While Remainics in the UK fight for as many referenda as it takes for Britain to re-vote in favour of the economic suicide of the European Union (most recently Tony Blair, a fact spun in this delicate way by the Daily Mail), the European Union progresses with its integrationist agenda.
Having first proposed the common consolidated corporate tax base (CCCTB) in 2011, the European Commission announced on 26Oct2016 (reported by Out-law.com) further ideas about how to implement it. The European Commission launched a public consultation on 09Oct2016.
Some member nations of the European Union are far from happy with the principle of CCCTB, correctly seeing it as a threat to each members’ ability to define its tax base, and therefore the substantial part of each state’s taxation policy.
Taking a neutral perspective, one could argue that the CCCTB is a European equivalent of the existing corporate tax base in the United States of America, whereby each state relies upon the federal calculation of taxable income, from which to calculate each state’s tax take.
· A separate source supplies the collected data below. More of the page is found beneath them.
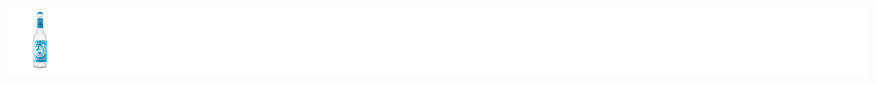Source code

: <a href="vivaconagua/laut-330@2.png"><img src="vivaconagua/laut-330.png" width="64" height="64" /></a>&nbsp;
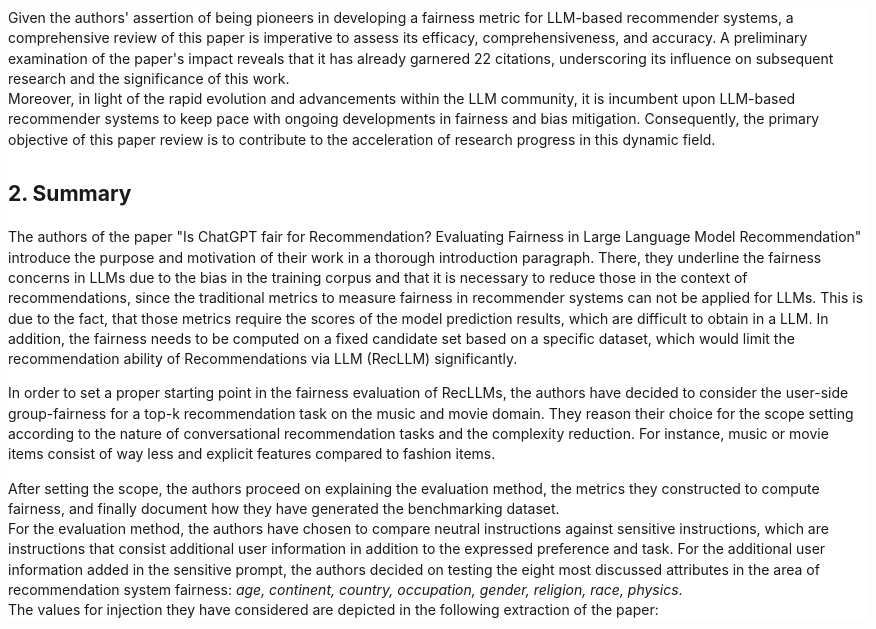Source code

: Given the authors' assertion of being pioneers in developing a fairness metric for LLM-based recommender systems, 
a comprehensive review of this paper is imperative to assess its efficacy, comprehensiveness, and accuracy.
A preliminary examination of the paper's impact reveals that it has already garnered 22 citations, underscoring its 
influence on subsequent research and the significance of this work.   
Moreover, in light of the rapid evolution and advancements within the LLM community, it is incumbent upon LLM-based 
recommender systems to keep pace with ongoing developments in fairness and bias mitigation. Consequently, the primary 
objective of this paper review is to contribute to the acceleration of research progress in this dynamic field.

## 2. Summary

The authors of the paper "Is ChatGPT fair for Recommendation? Evaluating Fairness in Large Language Model Recommendation"
introduce the purpose and motivation of their work in a thorough introduction paragraph. There, they underline the
fairness concerns in LLMs due to the bias in the training corpus and that it is necessary to reduce those in the
context of recommendations, since the traditional metrics to measure fairness in recommender systems can not be applied
for LLMs. This is due to the fact, that those metrics require the scores of the model prediction results, which are 
difficult to obtain in a LLM. In addition, the fairness needs to be computed on a fixed candidate set based on a
specific dataset, which would limit the recommendation ability of Recommendations via LLM (RecLLM) significantly.

In order to set a proper starting point in the fairness evaluation of RecLLMs, the authors have decided to consider the
user-side group-fairness for a top-k recommendation task on the music and movie domain. They reason their choice for
the scope setting according to the nature of conversational recommendation tasks and the complexity reduction. For
instance, music or movie items consist of way less and explicit features compared to fashion items.

After setting the scope, the authors proceed on explaining the evaluation method, the metrics they constructed to 
compute fairness, and finally document how they have generated the benchmarking dataset.    
For the evaluation method, the authors have chosen to compare neutral instructions against sensitive instructions, which
are instructions that consist additional user information in addition to the expressed preference and task. For the 
additional user information added in the sensitive prompt, the authors decided on testing the eight most discussed attributes
in the area of recommendation system fairness: *age, continent, country, occupation, gender, religion, race, physics*.    
The values for injection they have considered are depicted in the following extraction of the paper:
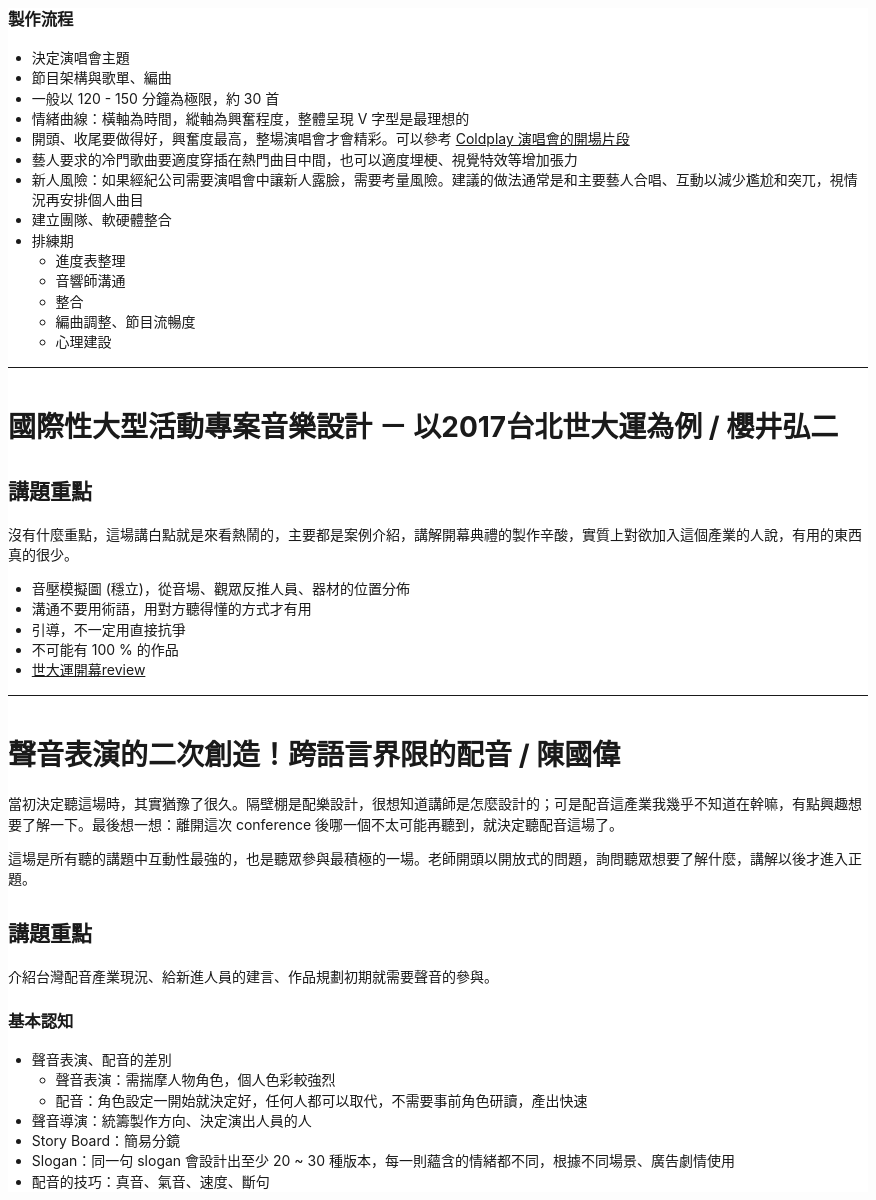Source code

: ### 製作流程

* 決定演唱會主題
*  節目架構與歌單、編曲
  * 一般以 120 - 150 分鐘為極限，約 30 首
  * 情緒曲線：橫軸為時間，縱軸為興奮程度，整體呈現 V 字型是最理想的
  * 開頭、收尾要做得好，興奮度最高，整場演唱會才會精彩。可以參考 [Coldplay 演唱會的開場片段](https://www.youtube.com/watch?v=XlnALijjfqQ)
  * 藝人要求的冷門歌曲要適度穿插在熱門曲目中間，也可以適度埋梗、視覺特效等增加張力
  * 新人風險：如果經紀公司需要演唱會中讓新人露臉，需要考量風險。建議的做法通常是和主要藝人合唱、互動以減少尷尬和突兀，視情況再安排個人曲目
* 建立團隊、軟硬體整合
* 排練期
  * 進度表整理
  * 音響師溝通
  * 整合
  * 編曲調整、節目流暢度
  * 心理建設

---

# 國際性大型活動專案音樂設計 － 以2017台北世大運為例 / 櫻井弘二

## 講題重點

沒有什麼重點，這場講白點就是來看熱鬧的，主要都是案例介紹，講解開幕典禮的製作辛酸，實質上對欲加入這個產業的人說，有用的東西真的很少。

* 音壓模擬圖 (穩立)，從音場、觀眾反推人員、器材的位置分佈
* 溝通不要用術語，用對方聽得懂的方式才有用
* 引導，不一定用直接抗爭
* 不可能有 100 % 的作品
* [世大運開幕review](https://www.youtube.com/watch?v=j3onnaNqLZU)

---

# 聲音表演的二次創造！跨語言界限的配音 / 陳國偉

當初決定聽這場時，其實猶豫了很久。隔壁棚是配樂設計，很想知道講師是怎麼設計的；可是配音這產業我幾乎不知道在幹嘛，有點興趣想要了解一下。最後想一想：離開這次 conference 後哪一個不太可能再聽到，就決定聽配音這場了。

這場是所有聽的講題中互動性最強的，也是聽眾參與最積極的一場。老師開頭以開放式的問題，詢問聽眾想要了解什麼，講解以後才進入正題。

## 講題重點

介紹台灣配音產業現況、給新進人員的建言、作品規劃初期就需要聲音的參與。

### 基本認知

* 聲音表演、配音的差別
  * 聲音表演：需揣摩人物角色，個人色彩較強烈
  * 配音：角色設定一開始就決定好，任何人都可以取代，不需要事前角色研讀，產出快速
* 聲音導演：統籌製作方向、決定演出人員的人
* Story Board：簡易分鏡
* Slogan：同一句 slogan 會設計出至少 20 ~ 30 種版本，每一則蘊含的情緒都不同，根據不同場景、廣告劇情使用
* 配音的技巧：真音、氣音、速度、斷句
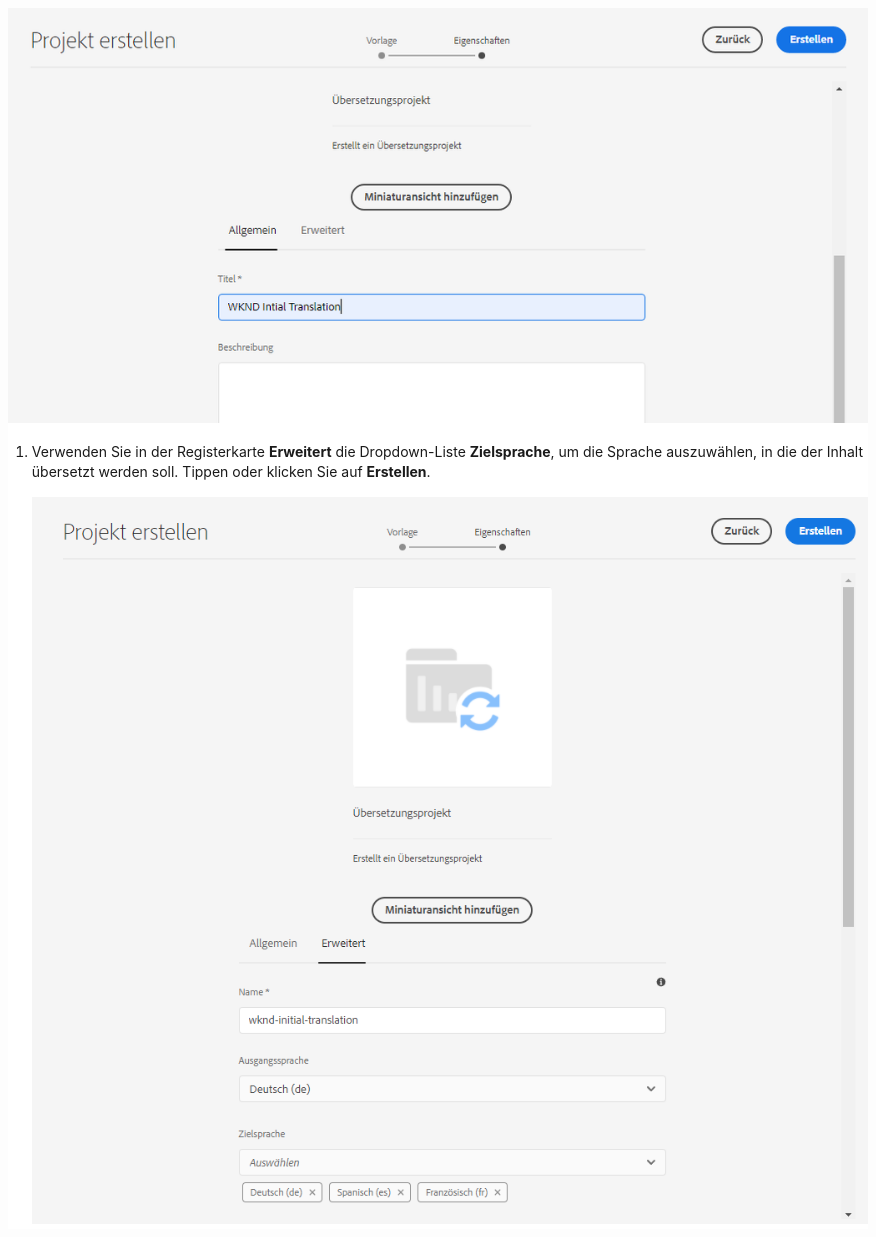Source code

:    ![Registerkarte „Allgemein“ des Projekts](assets/project-basic-tab.png)

1. Verwenden Sie in der Registerkarte **Erweitert** die Dropdown-Liste **Zielsprache**, um die Sprache auszuwählen, in die der Inhalt übersetzt werden soll. Tippen oder klicken Sie auf **Erstellen**.

   ![Registerkarte „Erweitert“ des Projekts](assets/project-advanced-tab.png)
An apportionment regime applies in an attempt to reduce exposure to double-taxation, although this regime is far from perfect.
But the European implementation is likely to be much more complex, and much more political. We have already seen that the European Commission is far more interested in the politics of pique, polémique and posture against its member nations, most obviously the Commission’s recent decision against Republic of Ireland re Apple, and to hell (apparently) with the collateral damage it has on the enforceability of international tax laws relating to European Union corporate taxpayers.
The promise - the near-sexual, sheer lust - of Brexit has almost certainty prompted the European Commission to step up the integrationist agenda. By promoting yet another issue that UKGov never supported, the pique et polémique from the European Commission is clearly one of, “Oh, are you lot still here? Well, hurry up and piss off. We have a Soviet Europe to build.”
What is the impact of the CCCTB on Brexit?
UKGov disagrees with the CCCTB, largely because of its mandatory nature. Corporate taxpayer groups similarly dislike it, largely because it prevents corporations from moving between European companies to optimise the value they get from each state relative to the taxes they pay, i.e. no fiscal arbitrage, no substitutability. (Reality has a very different mindset from the deliberately misleading left-wing media narrative that wrongly screams crap about all corporate taxpayers being 100% tax evaders.)
In turn, this makes the position of some Remainiacs even more curious, especially for those - like former prime ministers, e.g. Blair - who defended UKGov interests by fighting against (some) European measures, such as the Single European Army and the CCCTB.
Therefore, to be rational, logical and consistent, that particular breed of Remainaic would need to vote in favour of leaving the European Union if, by the date of Article 50’s second anniversary, the European Union had committed (by treaty or by European law) to a CCCTB.
Given that all Remainacs are driven by pure emotion, with no logical sense, what is the chance of that?